WHAT THE TASK ASKS:
Identify every line in the records below that contains the word "documents", and reproduce each one.

[Collected data entries]
=== Section Start ===
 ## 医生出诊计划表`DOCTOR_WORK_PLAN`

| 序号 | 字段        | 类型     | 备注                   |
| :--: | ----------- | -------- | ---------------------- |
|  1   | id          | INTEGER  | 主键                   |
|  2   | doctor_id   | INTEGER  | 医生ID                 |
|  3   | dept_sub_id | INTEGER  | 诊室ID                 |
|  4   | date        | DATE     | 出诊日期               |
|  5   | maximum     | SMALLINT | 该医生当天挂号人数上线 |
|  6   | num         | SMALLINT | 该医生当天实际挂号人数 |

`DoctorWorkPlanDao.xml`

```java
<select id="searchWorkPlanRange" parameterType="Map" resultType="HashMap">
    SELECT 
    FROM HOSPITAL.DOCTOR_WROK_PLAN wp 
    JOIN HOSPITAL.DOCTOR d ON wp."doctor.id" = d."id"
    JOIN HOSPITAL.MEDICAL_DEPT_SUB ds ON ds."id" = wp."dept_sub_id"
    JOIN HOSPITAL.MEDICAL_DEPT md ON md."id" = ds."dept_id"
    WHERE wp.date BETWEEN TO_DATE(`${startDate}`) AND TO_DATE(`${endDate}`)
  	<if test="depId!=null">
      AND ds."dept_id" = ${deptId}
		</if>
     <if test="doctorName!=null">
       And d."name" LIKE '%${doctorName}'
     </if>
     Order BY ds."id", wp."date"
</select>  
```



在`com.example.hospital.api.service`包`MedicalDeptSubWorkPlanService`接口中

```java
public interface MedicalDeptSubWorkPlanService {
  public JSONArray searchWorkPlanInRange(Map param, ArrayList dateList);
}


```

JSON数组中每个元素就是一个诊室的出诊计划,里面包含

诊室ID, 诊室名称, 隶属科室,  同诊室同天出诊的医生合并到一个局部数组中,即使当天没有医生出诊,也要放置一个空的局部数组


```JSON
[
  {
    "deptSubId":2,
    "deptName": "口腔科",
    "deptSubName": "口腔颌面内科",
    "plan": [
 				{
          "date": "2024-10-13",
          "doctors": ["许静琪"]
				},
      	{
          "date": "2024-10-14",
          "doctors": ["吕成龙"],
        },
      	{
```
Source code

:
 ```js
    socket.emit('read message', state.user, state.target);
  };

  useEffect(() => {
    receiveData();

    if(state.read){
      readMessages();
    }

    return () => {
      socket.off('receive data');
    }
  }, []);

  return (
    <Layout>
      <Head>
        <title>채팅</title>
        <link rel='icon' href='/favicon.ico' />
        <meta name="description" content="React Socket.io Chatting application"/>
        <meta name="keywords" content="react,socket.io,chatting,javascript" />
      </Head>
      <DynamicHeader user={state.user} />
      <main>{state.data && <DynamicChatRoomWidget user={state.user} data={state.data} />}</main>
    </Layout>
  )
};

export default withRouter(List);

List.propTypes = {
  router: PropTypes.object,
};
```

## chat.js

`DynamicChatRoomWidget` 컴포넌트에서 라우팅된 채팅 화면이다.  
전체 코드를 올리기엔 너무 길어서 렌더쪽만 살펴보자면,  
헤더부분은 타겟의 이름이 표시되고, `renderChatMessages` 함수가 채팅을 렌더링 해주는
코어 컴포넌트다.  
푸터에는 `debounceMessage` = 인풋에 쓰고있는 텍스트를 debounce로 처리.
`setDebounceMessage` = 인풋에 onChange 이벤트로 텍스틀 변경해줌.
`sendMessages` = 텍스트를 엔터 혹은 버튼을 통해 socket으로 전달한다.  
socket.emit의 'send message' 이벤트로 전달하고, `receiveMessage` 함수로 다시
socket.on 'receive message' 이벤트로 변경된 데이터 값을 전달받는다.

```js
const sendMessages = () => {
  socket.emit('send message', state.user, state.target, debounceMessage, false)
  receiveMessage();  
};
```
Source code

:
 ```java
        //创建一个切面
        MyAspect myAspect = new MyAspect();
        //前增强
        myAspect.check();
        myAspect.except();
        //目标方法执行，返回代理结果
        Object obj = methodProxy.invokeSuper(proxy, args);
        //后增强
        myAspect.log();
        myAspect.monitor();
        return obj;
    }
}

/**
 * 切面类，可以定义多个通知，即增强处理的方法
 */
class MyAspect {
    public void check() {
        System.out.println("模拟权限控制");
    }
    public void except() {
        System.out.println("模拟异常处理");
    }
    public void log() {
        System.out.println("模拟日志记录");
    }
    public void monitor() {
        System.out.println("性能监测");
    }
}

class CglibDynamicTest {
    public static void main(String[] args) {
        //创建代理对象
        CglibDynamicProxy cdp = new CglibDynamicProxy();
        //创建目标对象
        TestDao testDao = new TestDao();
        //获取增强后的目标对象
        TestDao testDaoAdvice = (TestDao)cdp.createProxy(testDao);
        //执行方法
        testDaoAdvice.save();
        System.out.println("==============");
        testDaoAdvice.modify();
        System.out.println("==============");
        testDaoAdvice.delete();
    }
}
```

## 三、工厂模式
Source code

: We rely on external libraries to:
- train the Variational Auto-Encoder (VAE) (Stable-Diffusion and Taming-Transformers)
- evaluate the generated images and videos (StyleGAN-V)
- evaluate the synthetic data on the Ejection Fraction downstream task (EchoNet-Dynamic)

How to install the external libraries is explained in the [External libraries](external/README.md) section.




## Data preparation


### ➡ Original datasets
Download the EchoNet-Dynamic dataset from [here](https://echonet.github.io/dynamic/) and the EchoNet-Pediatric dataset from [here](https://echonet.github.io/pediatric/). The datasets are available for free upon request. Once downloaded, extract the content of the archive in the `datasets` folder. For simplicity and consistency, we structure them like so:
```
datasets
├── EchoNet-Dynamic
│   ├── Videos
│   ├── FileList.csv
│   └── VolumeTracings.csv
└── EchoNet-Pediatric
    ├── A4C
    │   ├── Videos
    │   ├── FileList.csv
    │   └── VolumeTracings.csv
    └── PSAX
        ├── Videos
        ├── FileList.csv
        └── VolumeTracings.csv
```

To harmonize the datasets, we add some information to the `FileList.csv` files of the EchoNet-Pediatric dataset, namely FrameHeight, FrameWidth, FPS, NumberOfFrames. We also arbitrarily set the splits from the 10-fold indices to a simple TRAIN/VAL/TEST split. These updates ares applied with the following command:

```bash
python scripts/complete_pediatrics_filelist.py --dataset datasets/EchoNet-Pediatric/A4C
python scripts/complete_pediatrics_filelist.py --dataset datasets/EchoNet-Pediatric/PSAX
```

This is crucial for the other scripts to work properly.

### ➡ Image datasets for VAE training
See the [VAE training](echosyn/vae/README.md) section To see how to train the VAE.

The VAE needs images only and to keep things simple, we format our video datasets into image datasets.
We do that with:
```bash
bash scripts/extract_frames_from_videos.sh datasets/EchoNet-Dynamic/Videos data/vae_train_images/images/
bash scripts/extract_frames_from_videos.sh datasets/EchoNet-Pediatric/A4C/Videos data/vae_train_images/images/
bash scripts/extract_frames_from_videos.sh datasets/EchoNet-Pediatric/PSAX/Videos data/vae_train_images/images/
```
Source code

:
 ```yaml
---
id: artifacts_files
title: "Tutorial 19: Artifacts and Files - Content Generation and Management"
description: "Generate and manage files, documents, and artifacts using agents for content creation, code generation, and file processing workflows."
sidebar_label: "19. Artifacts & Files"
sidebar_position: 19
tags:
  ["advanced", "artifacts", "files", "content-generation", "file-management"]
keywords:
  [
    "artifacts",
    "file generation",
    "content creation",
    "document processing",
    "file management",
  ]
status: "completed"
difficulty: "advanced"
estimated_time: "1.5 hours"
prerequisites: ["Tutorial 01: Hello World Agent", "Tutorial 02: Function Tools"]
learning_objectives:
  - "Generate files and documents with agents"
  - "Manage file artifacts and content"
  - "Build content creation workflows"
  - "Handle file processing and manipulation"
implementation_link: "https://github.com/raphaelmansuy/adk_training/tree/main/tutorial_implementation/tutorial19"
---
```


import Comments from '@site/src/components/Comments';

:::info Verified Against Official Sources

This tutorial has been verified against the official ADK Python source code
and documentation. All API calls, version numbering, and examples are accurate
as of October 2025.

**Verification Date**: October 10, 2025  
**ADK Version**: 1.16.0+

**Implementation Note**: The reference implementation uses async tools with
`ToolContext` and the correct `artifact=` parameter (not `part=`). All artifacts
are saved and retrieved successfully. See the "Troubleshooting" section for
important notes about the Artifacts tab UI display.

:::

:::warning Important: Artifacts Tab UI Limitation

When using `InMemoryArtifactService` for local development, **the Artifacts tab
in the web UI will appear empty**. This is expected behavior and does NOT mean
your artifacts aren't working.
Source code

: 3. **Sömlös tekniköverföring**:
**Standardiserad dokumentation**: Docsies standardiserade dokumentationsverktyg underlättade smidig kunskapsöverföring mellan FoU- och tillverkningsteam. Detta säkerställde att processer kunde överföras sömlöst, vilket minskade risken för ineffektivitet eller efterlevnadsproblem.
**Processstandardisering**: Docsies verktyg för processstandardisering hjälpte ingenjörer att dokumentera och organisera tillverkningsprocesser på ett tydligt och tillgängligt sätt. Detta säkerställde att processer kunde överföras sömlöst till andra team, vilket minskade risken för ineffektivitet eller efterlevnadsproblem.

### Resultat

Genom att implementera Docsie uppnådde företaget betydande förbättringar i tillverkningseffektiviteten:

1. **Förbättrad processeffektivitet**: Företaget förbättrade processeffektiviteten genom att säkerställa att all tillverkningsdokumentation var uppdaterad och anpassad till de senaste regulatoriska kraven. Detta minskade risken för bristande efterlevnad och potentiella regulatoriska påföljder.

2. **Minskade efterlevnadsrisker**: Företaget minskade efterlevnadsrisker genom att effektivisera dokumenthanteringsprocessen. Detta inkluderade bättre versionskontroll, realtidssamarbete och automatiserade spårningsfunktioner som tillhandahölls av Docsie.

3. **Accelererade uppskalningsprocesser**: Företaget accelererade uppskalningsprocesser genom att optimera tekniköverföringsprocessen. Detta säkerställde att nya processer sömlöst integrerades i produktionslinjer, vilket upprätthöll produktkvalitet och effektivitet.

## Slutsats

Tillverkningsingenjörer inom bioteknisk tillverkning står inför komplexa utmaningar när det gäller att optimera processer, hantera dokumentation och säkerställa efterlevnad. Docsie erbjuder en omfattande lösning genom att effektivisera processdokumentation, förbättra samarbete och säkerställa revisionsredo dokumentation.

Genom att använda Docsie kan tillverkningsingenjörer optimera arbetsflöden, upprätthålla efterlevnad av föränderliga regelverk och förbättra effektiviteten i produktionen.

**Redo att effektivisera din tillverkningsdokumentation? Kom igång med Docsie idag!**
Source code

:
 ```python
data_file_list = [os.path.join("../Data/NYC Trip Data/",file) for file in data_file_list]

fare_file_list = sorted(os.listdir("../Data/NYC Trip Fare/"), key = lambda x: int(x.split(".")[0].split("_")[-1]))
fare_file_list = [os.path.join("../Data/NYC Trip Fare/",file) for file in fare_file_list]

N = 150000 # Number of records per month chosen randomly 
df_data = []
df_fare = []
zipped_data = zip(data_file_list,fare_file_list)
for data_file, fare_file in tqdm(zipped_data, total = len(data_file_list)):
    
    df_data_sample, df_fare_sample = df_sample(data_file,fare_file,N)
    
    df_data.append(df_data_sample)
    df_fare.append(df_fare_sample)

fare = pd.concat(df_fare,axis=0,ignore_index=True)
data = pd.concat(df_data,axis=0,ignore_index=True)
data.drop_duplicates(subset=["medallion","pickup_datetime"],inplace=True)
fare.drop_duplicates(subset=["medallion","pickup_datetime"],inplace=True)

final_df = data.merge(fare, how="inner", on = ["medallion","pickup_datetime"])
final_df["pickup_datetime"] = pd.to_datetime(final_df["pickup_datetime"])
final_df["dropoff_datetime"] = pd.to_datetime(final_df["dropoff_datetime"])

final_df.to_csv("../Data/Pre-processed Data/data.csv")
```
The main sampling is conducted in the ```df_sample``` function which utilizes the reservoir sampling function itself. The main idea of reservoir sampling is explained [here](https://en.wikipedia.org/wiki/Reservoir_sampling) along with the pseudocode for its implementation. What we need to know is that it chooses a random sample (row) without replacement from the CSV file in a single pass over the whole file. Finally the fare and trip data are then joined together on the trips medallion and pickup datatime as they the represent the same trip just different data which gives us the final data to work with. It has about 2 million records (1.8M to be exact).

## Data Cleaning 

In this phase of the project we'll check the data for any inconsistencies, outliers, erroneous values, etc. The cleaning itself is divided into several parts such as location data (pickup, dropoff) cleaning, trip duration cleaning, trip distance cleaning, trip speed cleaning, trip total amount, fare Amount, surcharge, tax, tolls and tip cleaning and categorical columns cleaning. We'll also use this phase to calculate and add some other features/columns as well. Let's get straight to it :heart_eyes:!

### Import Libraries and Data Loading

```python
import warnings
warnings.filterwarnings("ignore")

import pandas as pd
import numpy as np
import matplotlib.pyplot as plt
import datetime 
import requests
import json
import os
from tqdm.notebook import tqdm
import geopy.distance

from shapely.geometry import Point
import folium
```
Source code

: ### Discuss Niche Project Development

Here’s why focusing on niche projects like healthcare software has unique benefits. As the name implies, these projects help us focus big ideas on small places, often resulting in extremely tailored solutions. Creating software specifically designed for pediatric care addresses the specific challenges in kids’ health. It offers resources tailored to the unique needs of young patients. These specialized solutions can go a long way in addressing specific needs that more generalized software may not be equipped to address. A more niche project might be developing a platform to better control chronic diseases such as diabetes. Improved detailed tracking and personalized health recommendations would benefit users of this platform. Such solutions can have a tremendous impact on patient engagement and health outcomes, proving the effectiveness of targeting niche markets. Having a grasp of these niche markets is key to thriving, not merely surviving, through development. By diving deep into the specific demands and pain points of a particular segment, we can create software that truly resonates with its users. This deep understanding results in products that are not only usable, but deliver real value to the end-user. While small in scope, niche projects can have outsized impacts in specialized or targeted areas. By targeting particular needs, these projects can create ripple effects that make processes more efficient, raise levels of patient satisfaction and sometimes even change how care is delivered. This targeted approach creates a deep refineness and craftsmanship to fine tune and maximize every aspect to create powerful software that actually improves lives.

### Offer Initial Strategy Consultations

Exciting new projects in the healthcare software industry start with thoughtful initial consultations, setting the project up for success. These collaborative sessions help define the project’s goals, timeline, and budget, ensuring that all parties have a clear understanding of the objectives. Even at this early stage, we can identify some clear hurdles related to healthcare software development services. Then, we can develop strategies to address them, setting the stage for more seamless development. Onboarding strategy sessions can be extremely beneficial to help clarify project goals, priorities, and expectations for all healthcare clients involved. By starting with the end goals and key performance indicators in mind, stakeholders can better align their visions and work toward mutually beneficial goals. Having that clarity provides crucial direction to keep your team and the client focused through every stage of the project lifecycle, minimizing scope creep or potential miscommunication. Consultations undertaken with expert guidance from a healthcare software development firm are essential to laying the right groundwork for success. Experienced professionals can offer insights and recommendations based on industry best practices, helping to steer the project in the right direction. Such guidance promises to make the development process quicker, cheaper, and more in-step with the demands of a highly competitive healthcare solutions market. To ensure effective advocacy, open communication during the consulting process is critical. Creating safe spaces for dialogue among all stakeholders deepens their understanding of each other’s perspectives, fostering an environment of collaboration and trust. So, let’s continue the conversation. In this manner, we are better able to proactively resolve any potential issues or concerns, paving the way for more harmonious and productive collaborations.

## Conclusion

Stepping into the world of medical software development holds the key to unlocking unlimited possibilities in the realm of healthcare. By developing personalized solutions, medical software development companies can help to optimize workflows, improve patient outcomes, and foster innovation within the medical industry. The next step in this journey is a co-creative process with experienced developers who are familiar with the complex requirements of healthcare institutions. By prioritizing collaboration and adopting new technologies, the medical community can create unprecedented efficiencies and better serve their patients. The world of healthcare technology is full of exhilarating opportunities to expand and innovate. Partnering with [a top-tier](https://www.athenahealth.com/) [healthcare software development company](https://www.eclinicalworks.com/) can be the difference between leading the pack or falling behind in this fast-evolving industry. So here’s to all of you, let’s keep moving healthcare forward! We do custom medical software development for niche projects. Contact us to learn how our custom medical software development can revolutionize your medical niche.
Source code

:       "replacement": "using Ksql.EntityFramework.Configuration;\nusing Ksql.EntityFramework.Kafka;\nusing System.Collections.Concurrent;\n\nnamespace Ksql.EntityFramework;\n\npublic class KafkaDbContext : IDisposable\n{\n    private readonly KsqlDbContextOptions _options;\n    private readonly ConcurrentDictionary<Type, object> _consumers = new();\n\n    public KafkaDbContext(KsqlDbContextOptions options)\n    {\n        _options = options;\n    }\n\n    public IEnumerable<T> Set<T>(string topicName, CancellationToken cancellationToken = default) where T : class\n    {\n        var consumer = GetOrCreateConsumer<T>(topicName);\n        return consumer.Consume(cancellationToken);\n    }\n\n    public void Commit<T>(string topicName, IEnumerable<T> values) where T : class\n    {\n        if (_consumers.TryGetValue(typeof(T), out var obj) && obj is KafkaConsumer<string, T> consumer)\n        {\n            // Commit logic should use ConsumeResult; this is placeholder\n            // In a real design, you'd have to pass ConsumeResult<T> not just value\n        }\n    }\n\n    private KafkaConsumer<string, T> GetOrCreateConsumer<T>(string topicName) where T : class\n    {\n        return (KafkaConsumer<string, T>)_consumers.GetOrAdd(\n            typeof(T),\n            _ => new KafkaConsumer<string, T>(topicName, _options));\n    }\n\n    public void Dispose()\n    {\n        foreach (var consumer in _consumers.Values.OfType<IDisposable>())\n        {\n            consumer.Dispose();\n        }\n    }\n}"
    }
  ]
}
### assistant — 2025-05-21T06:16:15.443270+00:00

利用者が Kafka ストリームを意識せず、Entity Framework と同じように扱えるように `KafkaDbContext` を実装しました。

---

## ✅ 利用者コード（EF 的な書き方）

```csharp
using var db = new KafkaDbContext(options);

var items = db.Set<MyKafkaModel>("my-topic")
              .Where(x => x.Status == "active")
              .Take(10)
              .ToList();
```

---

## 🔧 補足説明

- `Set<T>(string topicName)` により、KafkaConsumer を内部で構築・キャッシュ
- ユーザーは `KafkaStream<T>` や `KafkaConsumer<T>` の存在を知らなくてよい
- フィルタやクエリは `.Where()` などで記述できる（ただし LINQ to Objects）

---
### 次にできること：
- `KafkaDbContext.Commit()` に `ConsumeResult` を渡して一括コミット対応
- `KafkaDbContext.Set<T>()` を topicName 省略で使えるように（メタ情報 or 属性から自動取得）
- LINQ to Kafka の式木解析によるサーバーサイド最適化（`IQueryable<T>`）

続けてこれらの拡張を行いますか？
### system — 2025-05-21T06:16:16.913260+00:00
=== Section End ===
EXERCISE ANSWER:
description: "Generate and manage files, documents, and artifacts using agents for content creation, code generation, and file processing workflows."
  - "Generate files and documents with agents"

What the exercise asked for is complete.